Трамвай завис над ярко освещенной фонарями площадью Пигаль[5]
, любимым кварталом художников и гуляк. Там толпились люди, играла музыка, которую было слышно даже в трамвае. Ка за лось, прямо сейчас там идет развеселая ярмарка. Кармина и Натанаэль вышли одновременно с группой хорошеньких девушек в ярких платьях, явно спешащих на вечеринку. На площади царило оживление. На каждом углу продавали сосиски, поджаренные на обломках старых решеток. Сорванцы предлагали в обмен на несколько поросят полакомиться яблоками в красной карамели. Сновали подозрительные бродяги, торговавшие из-под полы сигаретами, амулетами и антиквариатом из старинных особняков. Можно было найти и подлинные сокровища, и откровенные подделки. Тут же стояли уличные художники с мольбертами и блокнотами, а музыканты наигрывали милые мотивчики на видавших виды скрипках.Кармина молча шла рядом с Натанаэлем, так что их руки соприкасались. Юноша стремился приноровиться к ее широкому шагу. Он чувствовал, что разговор в трамвае словно пробил брешь в панцире лясникамки. Образовалась маленькая трещинка, сквозь которую он мог видеть настоящую Кармину. Они прошли мимо нескольких рекламных голосоматов. Здесь были жестяные танцовщицы, головы, надевающие и снимающие цилиндры, ботинки, шагавшие куда-то по воздуху.
– Знаешь, мне однажды сказали, что я всего лишь бессердечный автомат, – сказала Кармина, остановившись и повернувшись к Натанаэлю. – С отцом я никогда не была близка. Мне пришлось с самого раннего возраста рассчитывать только на себя, а это было совсем не просто. Мой братец Синабр только спускает деньги. А папа не очень-то умел заботиться о детях. Но всё же у меня был папа, а теперь его нет. Мне ведь нужно оплакивать его? Так ведь обычно делают?
Натанаэль не верил своим ушам. Неужели Кармина наконец-то решила рассказать о себе? Он ответил как ни в чём не бывало:
– Каждый сам решает, как выражать свои чувства. И ты в любом случае не бессердечный автомат.
Кармина собиралась что-то ответить, но внезапно нахмурила брови и посмотрела Натанаэлю через плечо.
– Кажется, за нами следят, – сказала она.
Натанаэль обернулся и окинул взглядом площадь. Группа развеселых студентов перекрывала обзор, но вот они зашли в ближайшее кабаре, и подмастерье тотчас же опознал того самого мужчину в кепке, которого приметил еще у «Летающей свиньи». Рядом шли еще двое. Один прятал лицо за широкополой шляпой, другой – за широким беретом. Очевидно, что они шли за ними не для того, чтобы поболтать о погоде.

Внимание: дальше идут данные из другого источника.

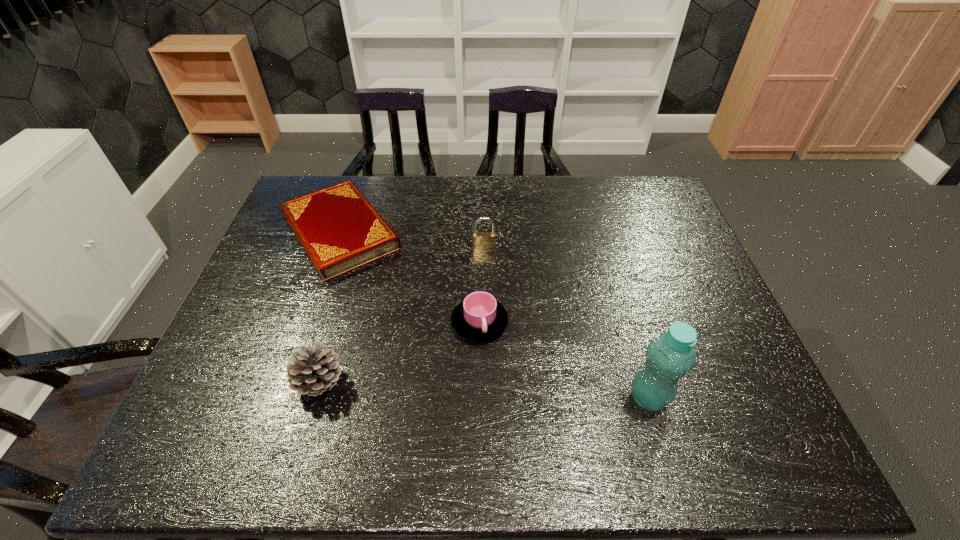
The image size is (960, 540). Identify the location of free space that is in between the pinecone and the third nearest object. (399, 353).

The height and width of the screenshot is (540, 960). Identify the location of unoccupied position between the padlock and the water bottle. (566, 323).

Where is `free spot between the pinecone and the third farthest object`? The width and height of the screenshot is (960, 540). free spot between the pinecone and the third farthest object is located at coordinates (399, 353).

Locate an element on the screen. The image size is (960, 540). free space between the third nearest object and the padlock is located at coordinates (482, 286).

The width and height of the screenshot is (960, 540). Find the location of `free area in between the pinecone and the tallest object`. free area in between the pinecone and the tallest object is located at coordinates (484, 390).

Point out which object is positioned as the second nearest to the rightmost object. Please provide its 2D coordinates. Your answer should be formatted as a tuple, i.e. [(x, y)], where the tuple contains the x and y coordinates of a point satisfying the conditions above.

[(481, 241)]

Select which object appears as the third closest to the second shortest object. Please provide its 2D coordinates. Your answer should be formatted as a tuple, i.e. [(x, y)], where the tuple contains the x and y coordinates of a point satisfying the conditions above.

[(312, 372)]

This screenshot has width=960, height=540. Find the location of `free space that satisfies the following two spatial constraints: 1. on the front side of the padlock; 2. on the left side of the hardback book`. free space that satisfies the following two spatial constraints: 1. on the front side of the padlock; 2. on the left side of the hardback book is located at coordinates (335, 249).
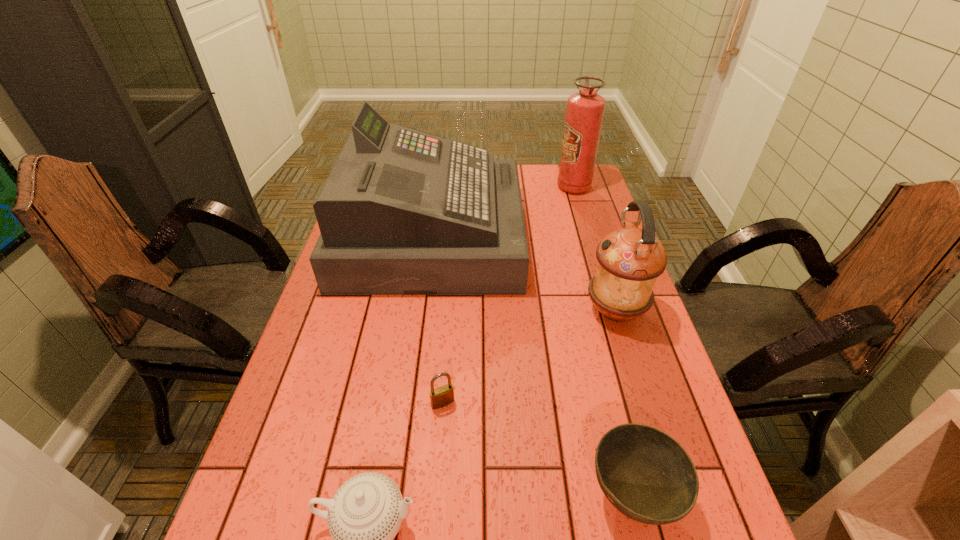
Where is `the third closest object relative to the cash register`? This screenshot has height=540, width=960. the third closest object relative to the cash register is located at coordinates (440, 397).

The width and height of the screenshot is (960, 540). What are the coordinates of `free space that satisfies the following two spatial constraints: 1. on the front-facing side of the padlock; 2. on the left side of the cash register` in the screenshot? It's located at (409, 403).

Identify the location of vacant space that satisfies the following two spatial constraints: 1. on the front-facing side of the cash register; 2. on the left side of the oil lamp. (421, 310).

Find the location of a particular element. This screenshot has width=960, height=540. free spot that satisfies the following two spatial constraints: 1. on the label side of the fire extinguisher; 2. on the front side of the third nearest object is located at coordinates (639, 403).

At what (x,y) coordinates should I click in order to perform the action: click on free location that satisfies the following two spatial constraints: 1. on the front-facing side of the cash register; 2. on the right side of the oil lamp. Please return your answer as a coordinate pair (x, y). Looking at the image, I should click on (421, 310).

In order to click on free point that satisfies the following two spatial constraints: 1. on the label side of the oil lamp; 2. on the right side of the fire extinguisher in this screenshot , I will do `click(612, 310)`.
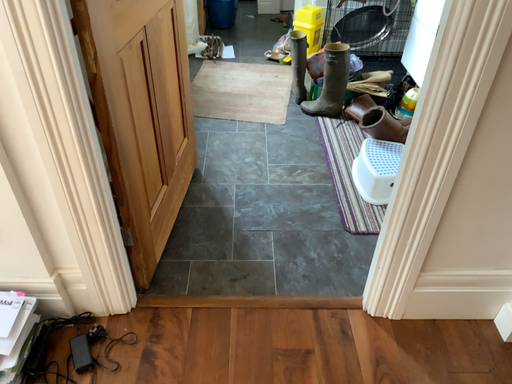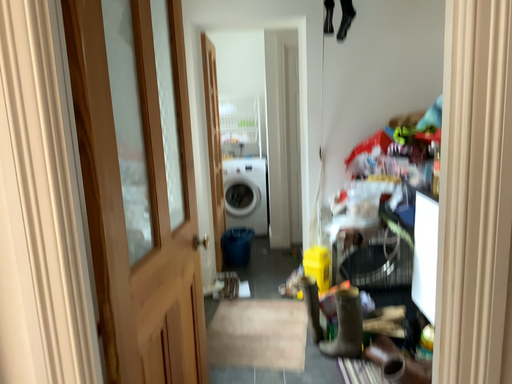
Question: Which way did the camera rotate in the video?

Choices:
 (A) rotated downward
 (B) rotated upward

Answer: (B)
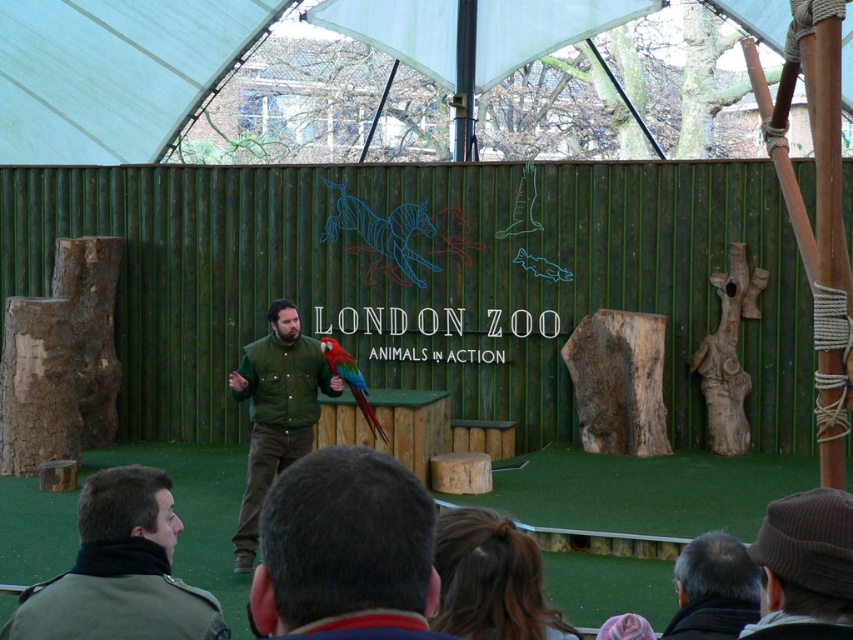
Which is more to the right, brown knitted hat at upper right or gray hair at lower right?

gray hair at lower right is more to the right.

Who is more distant from viewer, (740, 632) or (715, 602)?

The point (715, 602) is behind.

Between point (817, 584) and point (718, 627), which one is positioned behind?

Positioned behind is point (718, 627).

Identify the location of brown knitted hat at upper right. This screenshot has height=640, width=853. (805, 566).

Is green matte jacket at lower left shorter than green matte vest at center?

Indeed, green matte jacket at lower left has a lesser height compared to green matte vest at center.

Between point (212, 612) and point (236, 392), which one is positioned in front?

Point (212, 612) is more forward.

I want to click on green matte jacket at lower left, so click(120, 570).

Who is more forward, (287, 556) or (682, 570)?

Point (287, 556) is more forward.

Does dark brown hair at lower center have a lesser width compared to gray hair at lower right?

No, dark brown hair at lower center is not thinner than gray hair at lower right.

Does point (293, 552) come farther from viewer compared to point (703, 576)?

No, it is not.

I want to click on dark brown hair at lower center, so (345, 550).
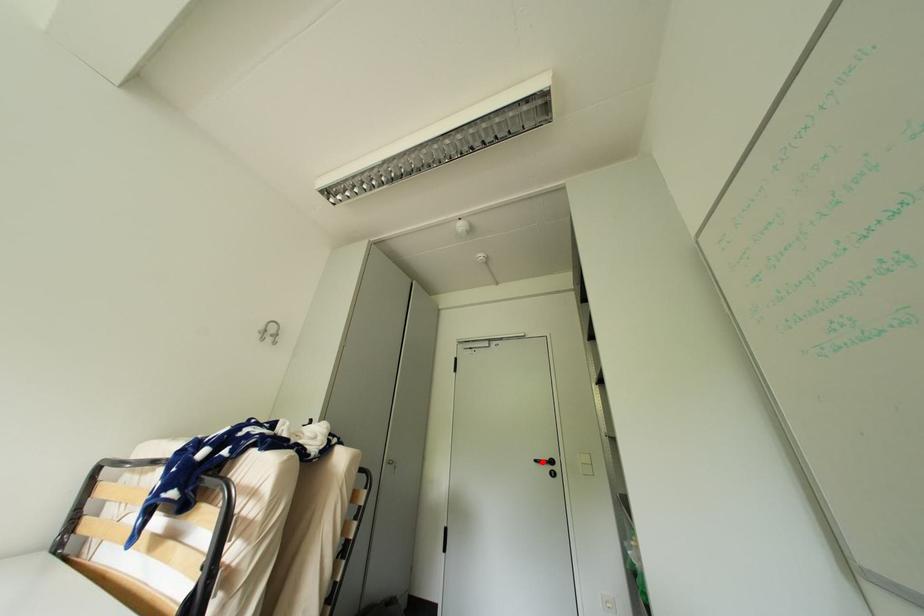
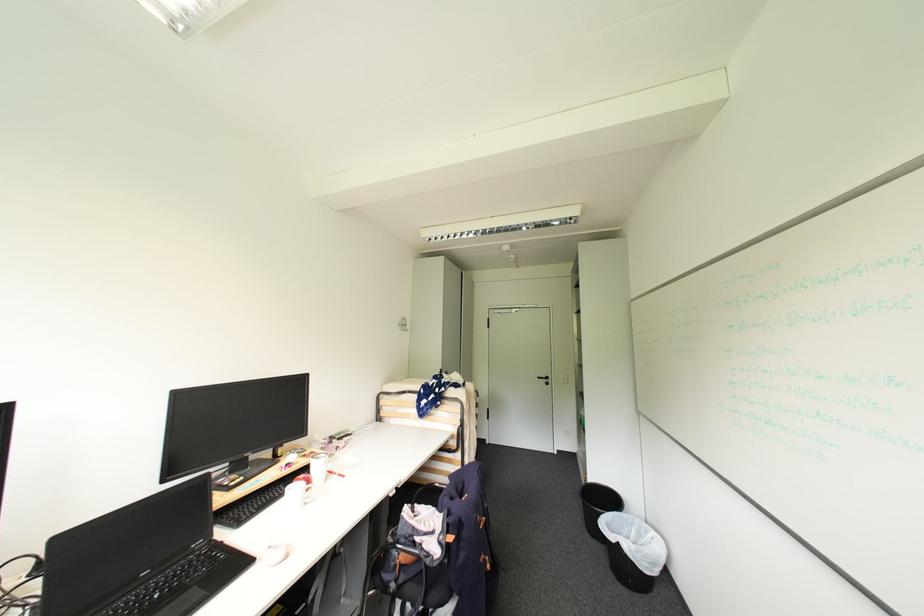
Question: I am providing you with two images of the same scene from different viewpoints. A red point is marked on the first image. At the location where the point appears in image 1, is it still visible in image 2?

Choices:
 (A) Yes
 (B) No

Answer: (A)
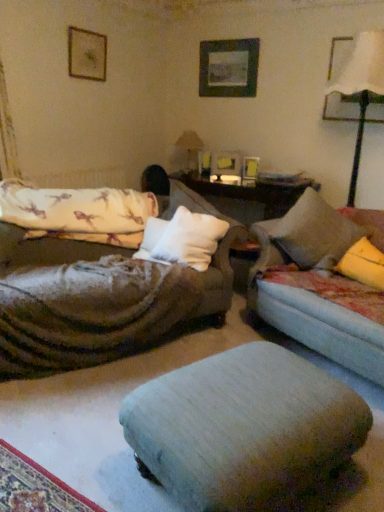
You are a GUI agent. You are given a task and a screenshot of the screen. Output one action in this format:
    pyautogui.click(x=<x>, y=<y>)
    Task: Click on the vacant space in front of wooden picture frame at center, marked as the 2th picture frame in a left-to-right arrangement
    The image size is (384, 512).
    Given the screenshot: What is the action you would take?
    click(235, 176)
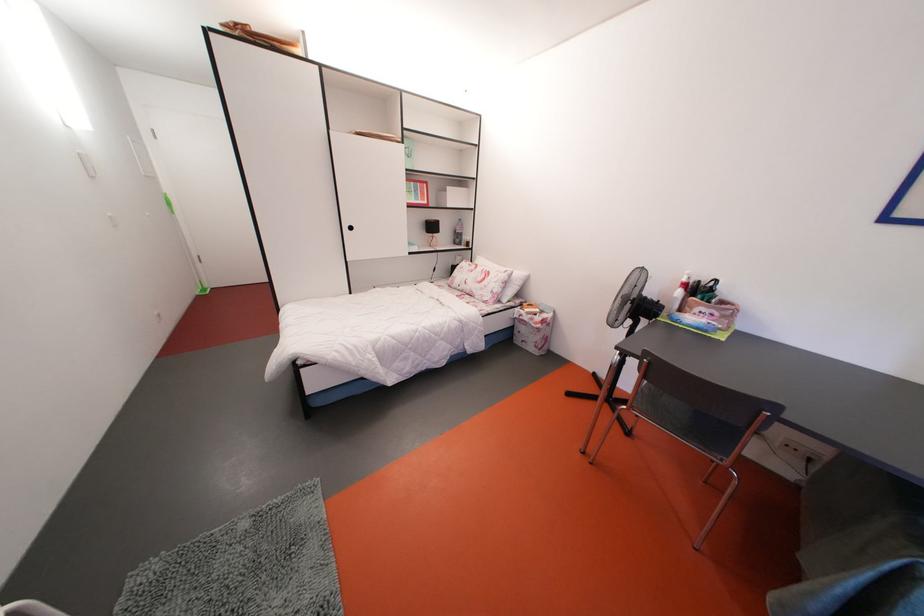
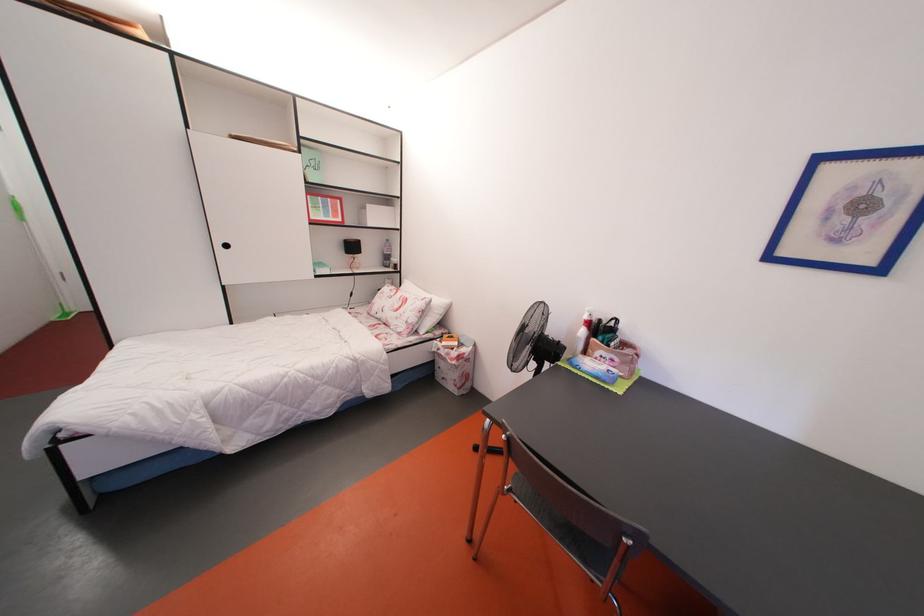
Where in the second image is the point corresponding to point 637,328 from the first image?

(541, 370)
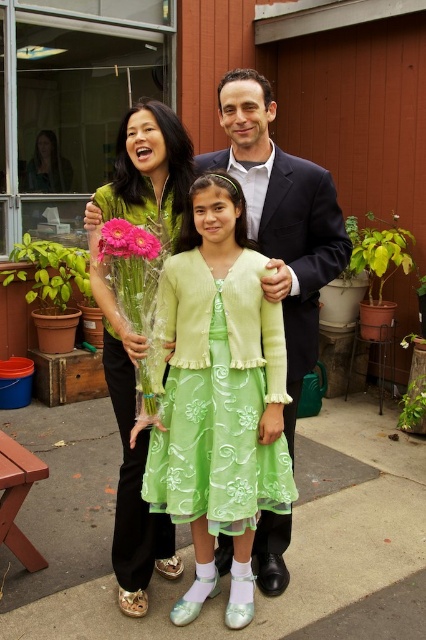
Question: Where is dark blue suit at center located in relation to pink matte gerbera at center in the image?

Choices:
 (A) left
 (B) right

Answer: (B)

Question: Can you confirm if dark blue suit at center is positioned to the left of pink matte gerbera at center?

Choices:
 (A) no
 (B) yes

Answer: (A)

Question: Which of the following is the closest to the observer?

Choices:
 (A) pink matte gerbera at center
 (B) dark blue suit at center

Answer: (A)

Question: Which of the following is the farthest from the observer?

Choices:
 (A) pink matte gerbera at center
 (B) lime green satin dress at center
 (C) matte green dress at left
 (D) dark blue suit at center

Answer: (D)

Question: Is lime green satin dress at center wider than dark blue suit at center?

Choices:
 (A) no
 (B) yes

Answer: (A)

Question: Estimate the real-world distances between objects in this image. Which object is farther from the matte green dress at left?

Choices:
 (A) lime green satin dress at center
 (B) pink matte gerbera at center

Answer: (B)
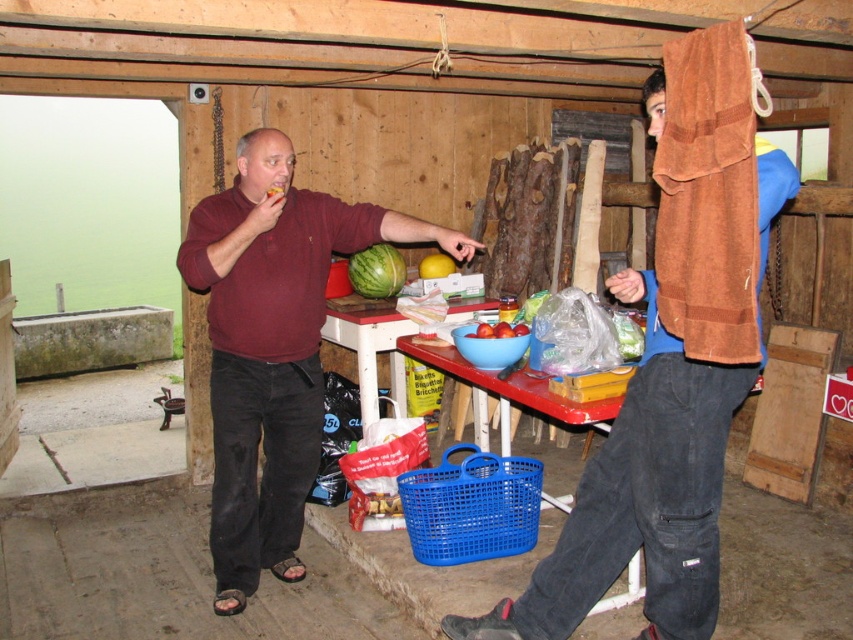
Can you confirm if wooden table at center is smaller than yellow matte lemon at center?

No, wooden table at center is not smaller than yellow matte lemon at center.

The height and width of the screenshot is (640, 853). Identify the location of wooden table at center. (369, 344).

Which is above, yellow matte lemon at center or smooth red apples at center?

yellow matte lemon at center is above.

Who is more distant from viewer, (427, 266) or (505, 323)?

The point (427, 266) is behind.

Locate an element on the screen. This screenshot has height=640, width=853. yellow matte lemon at center is located at coordinates (434, 266).

Which is behind, point (399, 356) or point (398, 253)?

The point (399, 356) is more distant.

In the scene shown: Is wooden table at center thinner than green matte watermelon at center?

In fact, wooden table at center might be wider than green matte watermelon at center.

Between point (343, 324) and point (396, 266), which one is positioned in front?

Positioned in front is point (343, 324).

Where is `wooden table at center`? The height and width of the screenshot is (640, 853). wooden table at center is located at coordinates (369, 344).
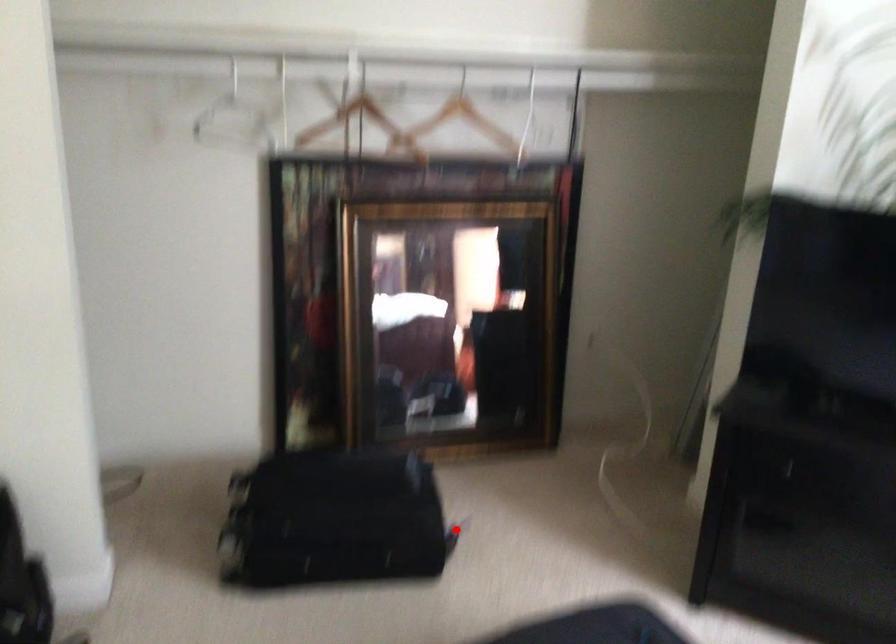
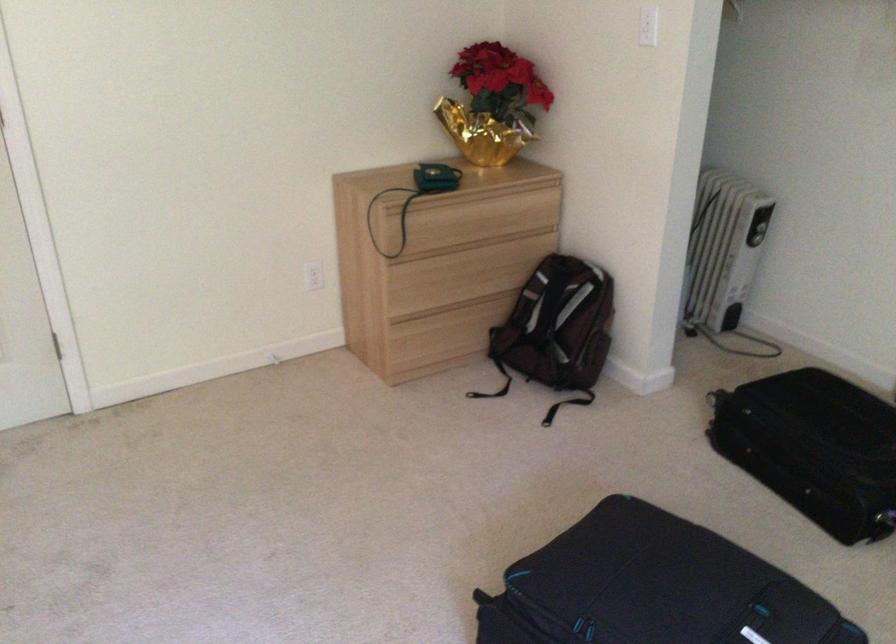
Locate, in the second image, the point that corresponds to the highlighted location in the first image.

(883, 509)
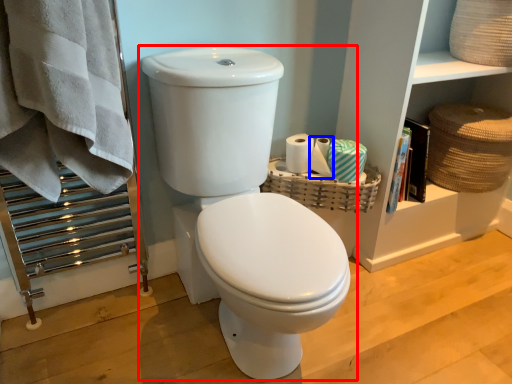
Question: Which object is closer to the camera taking this photo, toilet (highlighted by a red box) or toilet paper (highlighted by a blue box)?

Choices:
 (A) toilet
 (B) toilet paper

Answer: (A)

Натанаэль почувствовал, что его желудок летит куда-то вниз, как если бы он только что спрыгнул с башни Верна. Нужно было немедленно уходить.
– Это Кровавые братья! – воскликнул он.
Площадь была полна народу. Если они побегут, возможно, им удастся затеряться в толпе. Лясникамка подала ему знак следовать за ней.
– Нам сюда!
Они вышли на узенькую улочку, где торговали какой-то дрянью. Сильно накрашенные женщины равнодушно провожали их взглядами. Кармина шла быстро и, казалось, совершенно точно знала куда.